What the task asks: Out of the data below, copy every line with the string "positivity".

Dataset excerpts:
· · · · · · ·
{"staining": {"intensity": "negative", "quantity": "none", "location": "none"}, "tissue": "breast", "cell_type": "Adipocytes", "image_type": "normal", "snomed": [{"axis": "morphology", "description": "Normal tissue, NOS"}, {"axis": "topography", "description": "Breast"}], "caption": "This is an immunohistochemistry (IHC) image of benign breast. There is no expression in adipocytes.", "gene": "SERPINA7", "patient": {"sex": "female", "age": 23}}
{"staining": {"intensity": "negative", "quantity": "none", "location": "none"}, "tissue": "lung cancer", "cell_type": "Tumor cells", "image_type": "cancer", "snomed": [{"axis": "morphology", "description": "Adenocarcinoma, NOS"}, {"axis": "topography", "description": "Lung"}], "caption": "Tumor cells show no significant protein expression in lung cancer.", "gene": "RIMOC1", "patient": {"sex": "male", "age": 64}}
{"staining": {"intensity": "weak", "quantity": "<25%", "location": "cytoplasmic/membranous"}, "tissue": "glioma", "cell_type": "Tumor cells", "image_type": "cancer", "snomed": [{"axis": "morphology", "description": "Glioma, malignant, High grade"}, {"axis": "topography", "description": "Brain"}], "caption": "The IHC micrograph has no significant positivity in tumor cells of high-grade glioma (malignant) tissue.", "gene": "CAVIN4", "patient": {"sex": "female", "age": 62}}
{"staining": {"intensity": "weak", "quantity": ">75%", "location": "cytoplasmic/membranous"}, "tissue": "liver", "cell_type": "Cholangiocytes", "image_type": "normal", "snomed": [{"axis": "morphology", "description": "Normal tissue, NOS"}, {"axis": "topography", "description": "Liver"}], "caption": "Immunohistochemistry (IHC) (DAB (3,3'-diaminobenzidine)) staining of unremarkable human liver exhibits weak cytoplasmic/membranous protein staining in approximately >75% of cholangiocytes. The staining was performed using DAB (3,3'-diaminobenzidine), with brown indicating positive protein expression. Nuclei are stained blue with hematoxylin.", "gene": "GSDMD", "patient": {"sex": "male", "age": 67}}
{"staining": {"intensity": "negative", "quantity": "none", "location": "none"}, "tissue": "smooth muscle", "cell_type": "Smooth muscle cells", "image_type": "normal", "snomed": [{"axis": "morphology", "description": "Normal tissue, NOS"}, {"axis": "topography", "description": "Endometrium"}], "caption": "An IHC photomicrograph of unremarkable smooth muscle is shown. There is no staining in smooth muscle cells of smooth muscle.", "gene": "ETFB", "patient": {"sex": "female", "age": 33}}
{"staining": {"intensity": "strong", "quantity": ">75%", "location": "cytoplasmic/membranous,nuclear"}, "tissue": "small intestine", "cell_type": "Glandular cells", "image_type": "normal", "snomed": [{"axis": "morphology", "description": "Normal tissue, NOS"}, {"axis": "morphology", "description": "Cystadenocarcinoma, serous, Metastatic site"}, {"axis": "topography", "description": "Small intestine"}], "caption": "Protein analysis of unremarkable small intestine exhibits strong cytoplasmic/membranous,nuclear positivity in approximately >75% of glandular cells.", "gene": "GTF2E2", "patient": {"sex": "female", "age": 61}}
· · · · · · ·
Solution below:
{"staining": {"intensity": "weak", "quantity": "<25%", "location": "cytoplasmic/membranous"}, "tissue": "glioma", "cell_type": "Tumor cells", "image_type": "cancer", "snomed": [{"axis": "morphology", "description": "Glioma, malignant, High grade"}, {"axis": "topography", "description": "Brain"}], "caption": "The IHC micrograph has no significant positivity in tumor cells of high-grade glioma (malignant) tissue.", "gene": "CAVIN4", "patient": {"sex": "female", "age": 62}}
{"staining": {"intensity": "strong", "quantity": ">75%", "location": "cytoplasmic/membranous,nuclear"}, "tissue": "small intestine", "cell_type": "Glandular cells", "image_type": "normal", "snomed": [{"axis": "morphology", "description": "Normal tissue, NOS"}, {"axis": "morphology", "description": "Cystadenocarcinoma, serous, Metastatic site"}, {"axis": "topography", "description": "Small intestine"}], "caption": "Protein analysis of unremarkable small intestine exhibits strong cytoplasmic/membranous,nuclear positivity in approximately >75% of glandular cells.", "gene": "GTF2E2", "patient": {"sex": "female", "age": 61}}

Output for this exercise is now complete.